La FIFA vient d'écrire l'une des pages les plus embarrassantes de son histoire. Folarin Balogun, exclu sur carton rouge direct contre la Bosnie-Herzégovine en seizièmes de finale, a bénéficié de l'article 27 du règlement de la FIFA pour annuler sa suspension automatique et pourra donc jouer contre la Belgique lundi en huitièmes. Une décision qui n'existe pas dans les règlements du possible, et pourtant.
Rappelons les faits. Les sélections n'ont aucune possibilité de contester une suspension automatique après un carton rouge direct, le règlement l'interdit explicitement. Qu'importe : réunie en urgence, la Commission de discipline a simplement utilisé un pouvoir dont elle dispose pour transformer la sanction en peine avec sursis, s'appuyant sur l'article 27 du Code disciplinaire qui autorise les instances à suspendre totalement ou partiellement l'exécution d'une sanction. Une porte dérobée que personne n'avait jamais utilisée en phase finale de Coupe du monde. Et pour cause.

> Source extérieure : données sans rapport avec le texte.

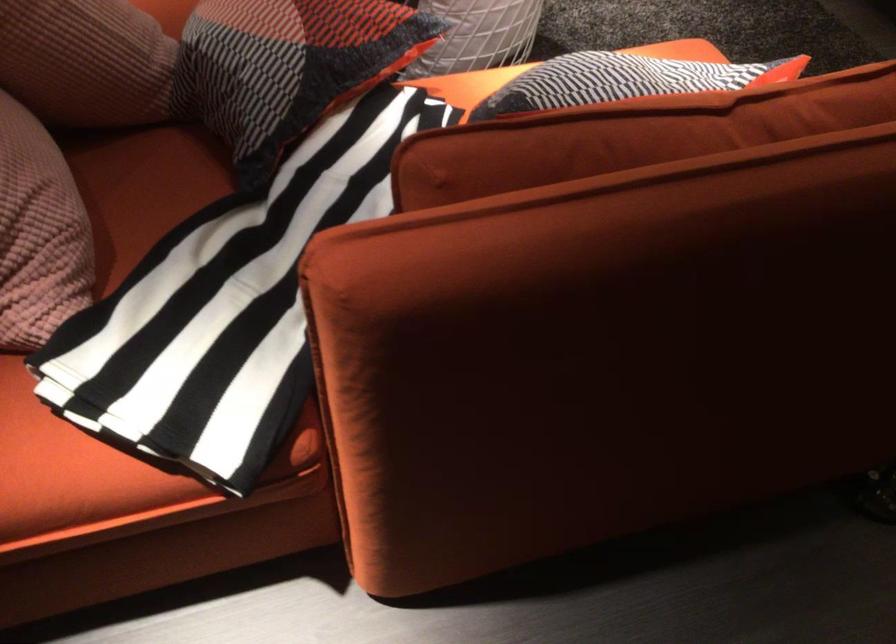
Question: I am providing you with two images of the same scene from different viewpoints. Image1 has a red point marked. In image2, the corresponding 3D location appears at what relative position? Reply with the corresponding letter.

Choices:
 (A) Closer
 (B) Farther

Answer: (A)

La raison officieuse invoquée serait que l'arbitre aurait été invité à consulter la VAR par erreur et que la FIFA aurait donc rectifié le tir d'elle-même. Mais le timing de la décision, lui, parle de lui-même. Le secrétaire d'État américain Marco Rubio s'était déjà exprimé publiquement à la Maison Blanche : "Ils ont été traités de manière injuste." Et dans la foulée de l'annonce de la FIFA, Donald Trump a remercié la FIFA "d'avoir fait ce qu'il fallait et d'avoir réparé une grande injustice !" Un président qui remercie une fédération sportive pour une décision disciplinaire. L'image dit tout.
C'est le même article 27 qui avait permis à Cristiano Ronaldo de ne pas manquer l'entrée en lice de la compétition face à la République démocratique du Congo, une autre décision controversée. La FIFA sort donc l'article 27 quand ça l'arrange, pour les grandes vedettes et les pays hôtes. Pour les autres, le règlement reste le règlement. L'indépendance de la FIFA, elle, reste introuvable.